*WORK REQUEST:*
Please give back the lines from the line containing "Limiter les angles et bords tranchants" through the end of the listing below, exactly as written and without pictures.

*DATA FOR ANALYSIS:*
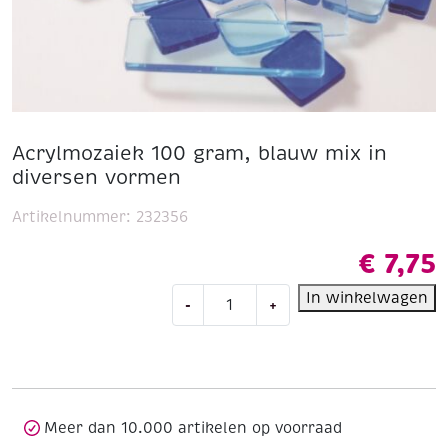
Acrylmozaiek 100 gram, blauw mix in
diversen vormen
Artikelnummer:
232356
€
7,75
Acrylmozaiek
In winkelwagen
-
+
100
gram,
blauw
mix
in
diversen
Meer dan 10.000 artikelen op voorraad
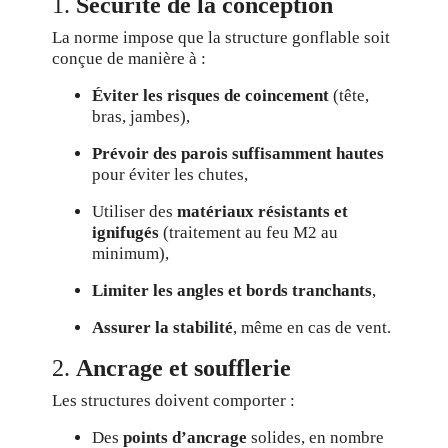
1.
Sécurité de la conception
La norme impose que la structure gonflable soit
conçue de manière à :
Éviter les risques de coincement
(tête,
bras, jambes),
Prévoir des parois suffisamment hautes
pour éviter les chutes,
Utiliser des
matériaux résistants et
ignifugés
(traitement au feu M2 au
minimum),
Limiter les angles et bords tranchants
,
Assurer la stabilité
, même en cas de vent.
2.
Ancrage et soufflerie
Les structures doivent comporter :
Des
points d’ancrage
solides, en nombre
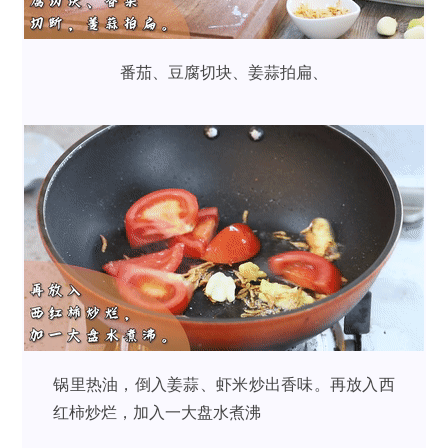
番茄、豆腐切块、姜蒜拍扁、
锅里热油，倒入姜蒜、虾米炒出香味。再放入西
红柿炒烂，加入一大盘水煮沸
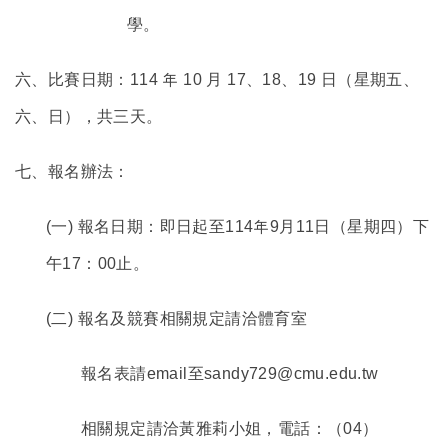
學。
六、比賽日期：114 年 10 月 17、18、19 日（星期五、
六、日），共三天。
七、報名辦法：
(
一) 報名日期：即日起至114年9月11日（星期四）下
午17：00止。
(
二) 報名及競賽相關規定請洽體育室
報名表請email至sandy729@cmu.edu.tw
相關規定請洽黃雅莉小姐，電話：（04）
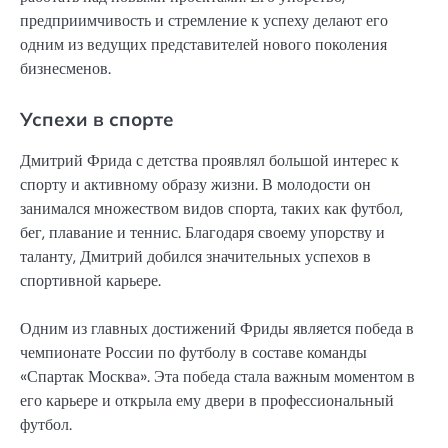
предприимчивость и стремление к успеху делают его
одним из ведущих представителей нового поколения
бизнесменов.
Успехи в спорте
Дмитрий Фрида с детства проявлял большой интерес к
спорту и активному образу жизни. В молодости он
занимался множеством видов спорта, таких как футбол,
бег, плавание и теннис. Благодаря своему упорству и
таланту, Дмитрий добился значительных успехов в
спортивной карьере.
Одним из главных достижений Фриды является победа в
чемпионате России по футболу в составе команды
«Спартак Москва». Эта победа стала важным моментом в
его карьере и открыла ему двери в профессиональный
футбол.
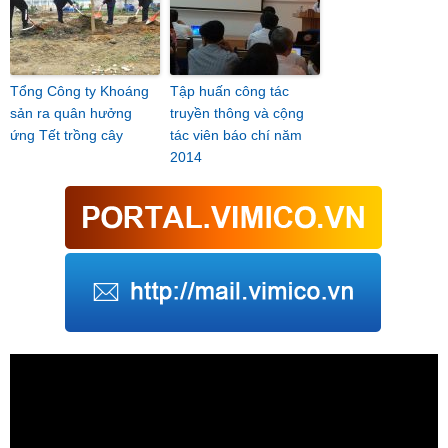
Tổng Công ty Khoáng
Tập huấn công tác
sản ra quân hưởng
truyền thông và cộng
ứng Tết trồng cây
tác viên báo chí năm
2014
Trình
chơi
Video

*EXERCISE ANSWER:*
Limiter les angles et bords tranchants
,
Assurer la stabilité
, même en cas de vent.
2.
Ancrage et soufflerie
Les structures doivent comporter :
Des
points d’ancrage
solides, en nombre
番茄、豆腐切块、姜蒜拍扁、
锅里热油，倒入姜蒜、虾米炒出香味。再放入西
红柿炒烂，加入一大盘水煮沸
學。
六、比賽日期：114 年 10 月 17、18、19 日（星期五、
六、日），共三天。
七、報名辦法：
(
一) 報名日期：即日起至114年9月11日（星期四）下
午17：00止。
(
二) 報名及競賽相關規定請洽體育室
報名表請email至sandy729@cmu.edu.tw
相關規定請洽黃雅莉小姐，電話：（04）
предприимчивость и стремление к успеху делают его
одним из ведущих представителей нового поколения
бизнесменов.
Успехи в спорте
Дмитрий Фрида с детства проявлял большой интерес к
спорту и активному образу жизни. В молодости он
занимался множеством видов спорта, таких как футбол,
бег, плавание и теннис. Благодаря своему упорству и
таланту, Дмитрий добился значительных успехов в
спортивной карьере.
Одним из главных достижений Фриды является победа в
чемпионате России по футболу в составе команды
«Спартак Москва». Эта победа стала важным моментом в
его карьере и открыла ему двери в профессиональный
футбол.
Tổng Công ty Khoáng
Tập huấn công tác
sản ra quân hưởng
truyền thông và cộng
ứng Tết trồng cây
tác viên báo chí năm
2014
Trình
chơi
Video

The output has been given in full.